Why do I get repeated values in my tag data if Compression is on?

Blog Post created by avanfosson on Dec 24, 2015

First, if you haven't seen OSIsoft: Exception and Compression Full Details - YouTube, then go watch it now because the rest of this post assumes you have seen it.


I have gotten this question a few times from customers, "I see repeated values in my archive even though I have compression turned on. I thought compression prevented repeated values from occurring. What is wrong with my compression settings?" Chances are, there isn't anything wrong with your compression settings.


There are two possible reasons you are seeing repeated values:

  1. Your compression maximum value is taking effect.
  2. The values in the archive are necessary to avoid losing information.


The CompMax value for a tag determines the maximum amount of time between data points in the archive. By default it is set to eight hours. If no events pass the compression test for eight hours, then the current snapshot will be archived as soon as the next value is received. This means that the time between values in the archive will always be less than or equal to eight hours because the timestamp of the current snapshot must be at or before the eight hour mark. If you are looking in your archive and seeing identical values whose timestamps are almost but not quite 8 hours apart, then you are probably exceeding CompMax.


If the spacing between repeated values is much less than your CompMax setting, then you are probably running into the second scenario. As an example, let's say you have a tag writing a value of 1 or 0 once a second, and your archive data looks like this:


And your question is, "Why is the data 1,1,0,0,1,1 instead of 1,0,1?" If we plot the first data set that has the repeated values, and the Step attribute for the tag is set to OFF, then we should see a plot that looks like this:

Note that I have altered the spacing on the x-axis to highlight the transitions between 1's and 0's. If we plot the second data set that does not have repeated values, then we should see a plot that looks like this:

Now we have lost information. The first plot showed that the value held steady for an hour, changed suddenly, held steady at the new value, and then changed suddenly back. In the second plot, the values changed gradually over the course of an hour, and then gradually changed back.

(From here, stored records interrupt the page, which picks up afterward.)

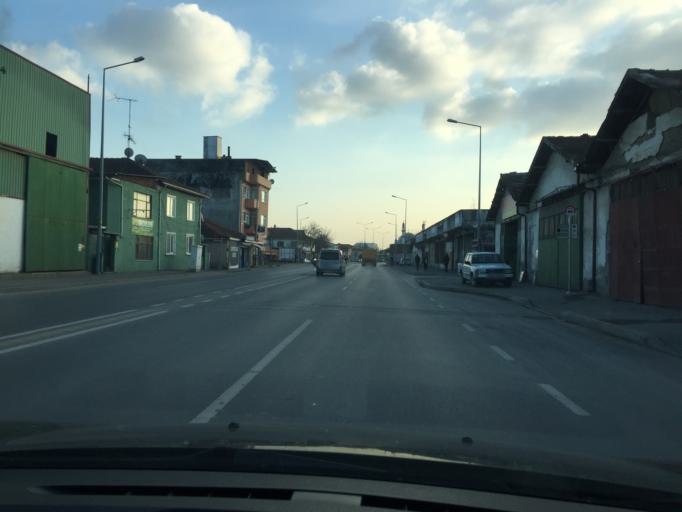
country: TR
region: Sakarya
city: Adapazari
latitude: 40.7929
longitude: 30.4072
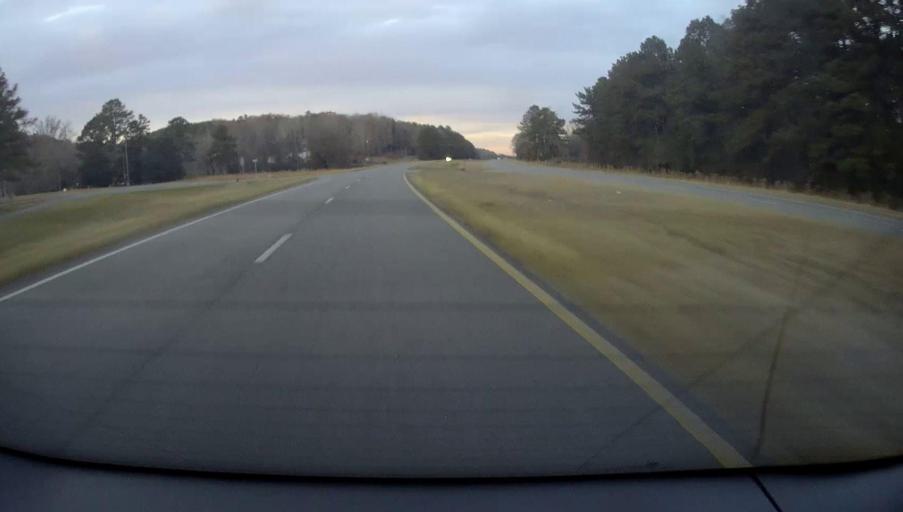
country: US
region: Alabama
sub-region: Etowah County
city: Glencoe
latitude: 33.9147
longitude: -85.9134
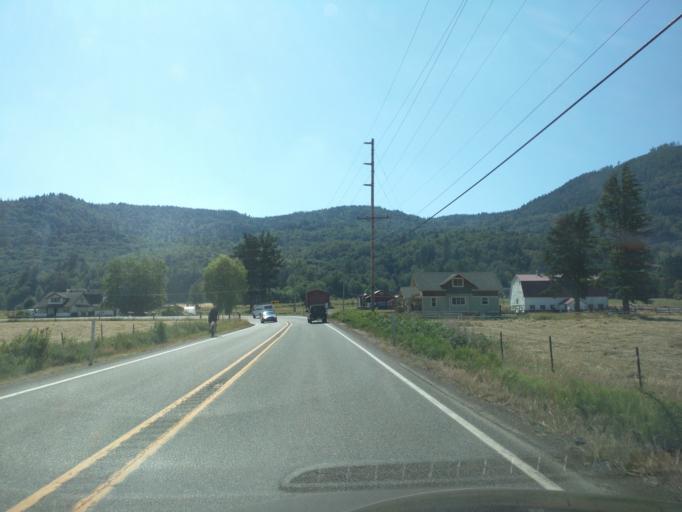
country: US
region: Washington
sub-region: Whatcom County
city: Peaceful Valley
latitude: 48.9051
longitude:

Many users think that setting compression deviation to 0 and leaving compression on will eliminate all repeated values.  This is not without cause, at 10:03 in the video mentioned at the beginning of the article the narrator states, "[Setting] compression to on [and setting] the compression deviation to zero... means that successive identical values will not be archived." This statement is true the vast majority of the time but not always. In our first plot above only two values in an entire hour's worth of data were archived; the majority of repeated values were discarded. We had to keep the two values at the start and end of each horizontal line in order to show that the value did not change for the whole hour. As we saw in the second plot, if we were to discard the end point for each horizontal section, then it completely alters the information stored in the archive.


And that is why you see repeated values in your archive even when compression deviation is set to zero.